I believe I was the photographer who snapped this amazing photograph of my fake “daddy” circa 13-May-1989, 33rd photograph of a roll of 36, was it… One hour photo lab was located on Via del Mascherino in Rome…
The story they fed me was that fake “daddy” Handler, who drove me to Rome for photo-op occasion, got gifted a free car, as a “Pastor” of The Church of Jesus Christ of Latter Day Saints (again, its real name is the Church of Jesus Antichrist and Latter Day Rapists) Ladispoli, Italy chapter…
Yes, a Polish “nobody” adult human male who knew zero Italian before he got there and who was passing through Italy for a few short years as a refugee bound for Canada, landed a leadership role in an all Italian congregation of Mormons and a free car to better to preach the word of his Lord and Savior Jesus with in fluent Italian.😉
Moving on, Alien Anna was not supposed to notice this rather glaring glitch in the matrix…
I asked fake “daddy” Handler, the Mormon Church leader, to take me to Pompeii… I also asked to see other historical sites and places like Sicily… Since fake “daddy” Handler was playing a freeloader with way too much time of his hands, but for Sundays when he turned into an ass clown Messiah, I did not think my requests were unreasonable…
Alas, the furthest we got to anything “historical”, aside from Rome, was Villa D’Este in Tivoli, where on the way back he took a dramatically abrupt and dangerous stop in the middle of the road, asked me to get out of his free car and threw me in some melting snow by the side of the road so he could further degrade me by snapping a picture while laughing hysterically… passive aggressive and actually aggressive, much?

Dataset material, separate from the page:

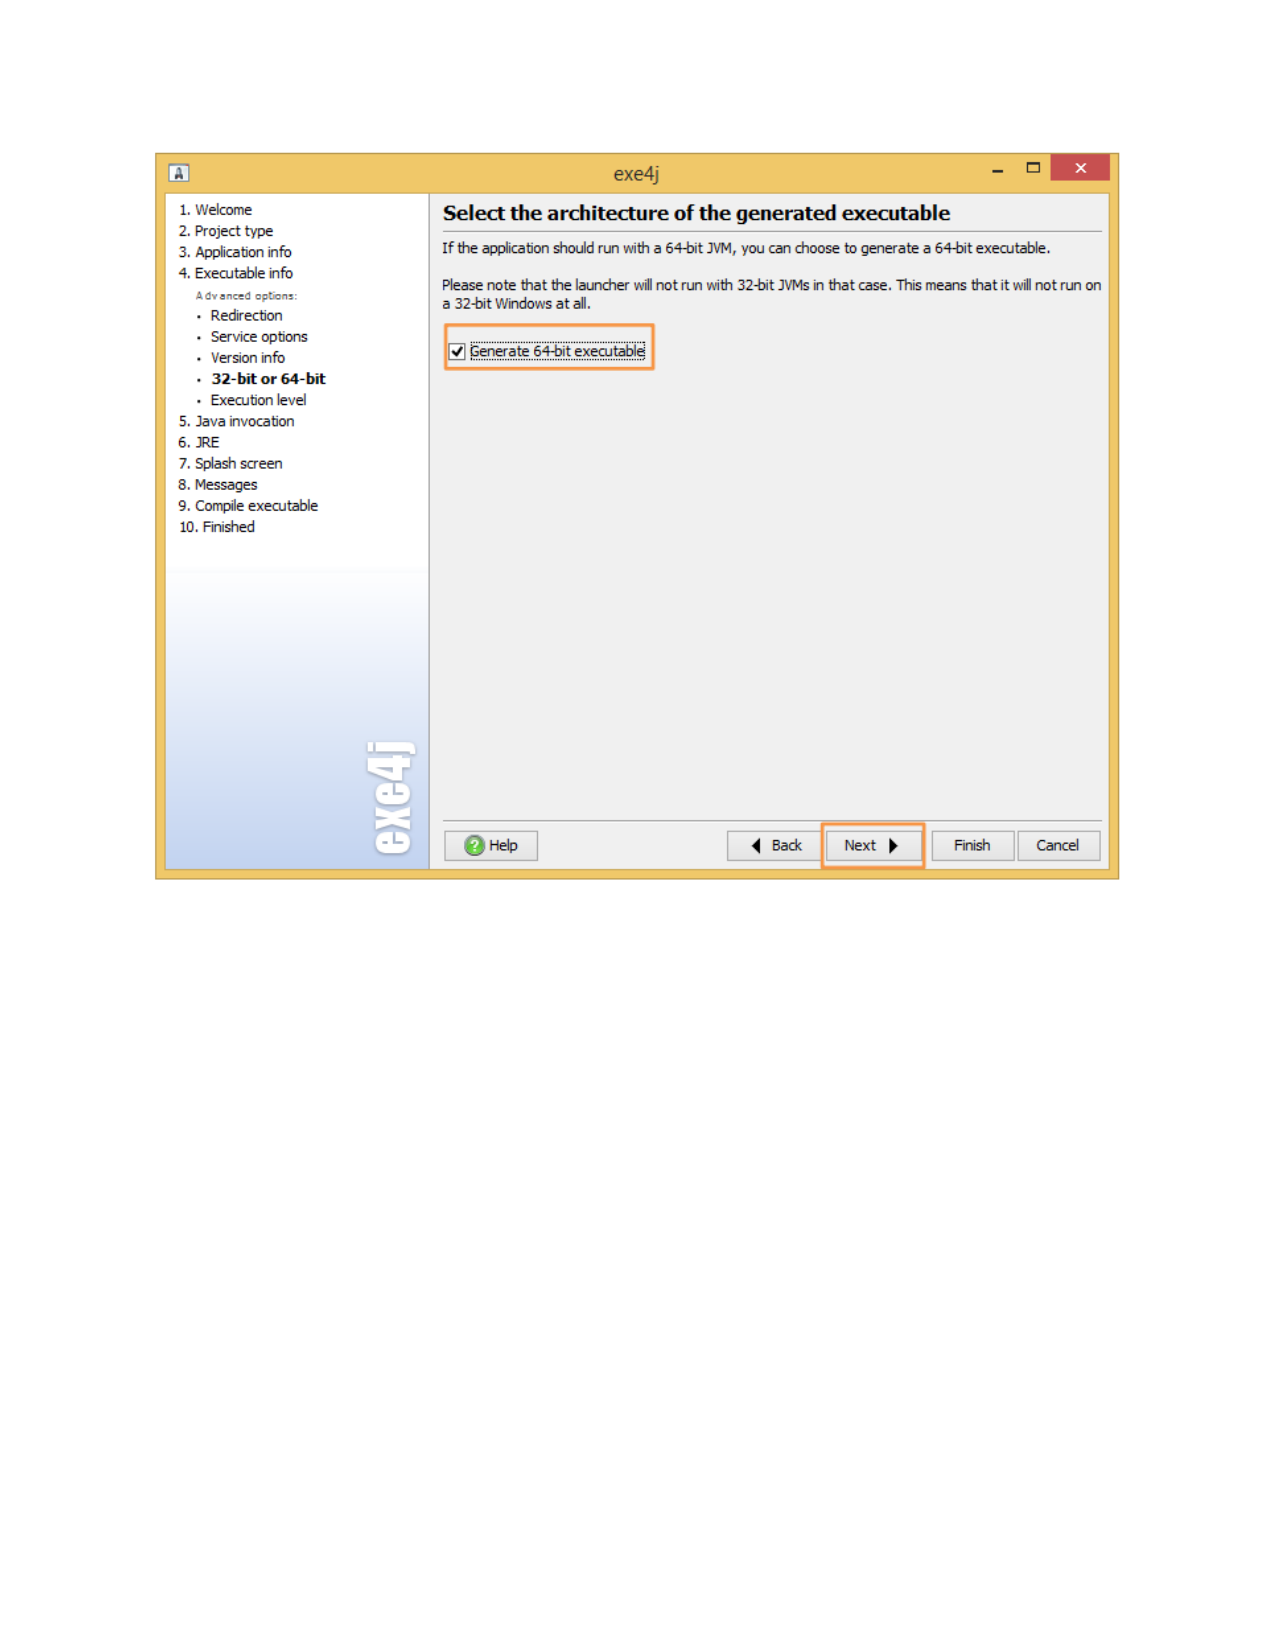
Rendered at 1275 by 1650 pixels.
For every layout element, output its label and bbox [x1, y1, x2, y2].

Such ridiculously abusive and infantile behavior was not uncommon for fake “daddy” Handler… One time, in Poland, prior to the “great migration”, he got a children’s slay with a rope attached so it could be pulled and steared by an adult, and announced he was taking me, his “only daughter”, slay rising. When we got to the park, he set it on a flat surface, no where near any hills, told me to get on, took the rope and started to run pulling the slay to gain momentum. He proceeded to aim it at a tree and as it was heading straight for it, he let go to escape uninjured and watched as I crashed and fell off crying…
I deduce he was attempting to communicate to everyone watching the fiasco that the “evil” Alien is a “bad guy” who fell and is being punished by a patriarchal God, and he, God’s servant, is simply and humbly of course, teaching me a well deserved “lesson”…
One crash and fall wasn’t enough, no, the sadistic slay ride with “daddy dearest” continued with him insisting I get up, get back on, hold on for dear life, as he aimed and crashed me into more trees while laughing as I cried… until I refused to get back on screaming: ENOUGH, YOU ARE HURTING ME!
After all “stupid” Alien is stupid to humanity so wasn’t supposed to notice, she is also being accused of being the Antichrist; therefore, judged by patriarchy as deserving of endless taunting, gaslighting, pain and suffering…
Freemasons, get your dirty dicks out of Eve’s ass and start protecting me… Any Freemasons who are protecting Eve are not Freemasons and have to be “Friday the 13th”! ~ DIRECT ORDER.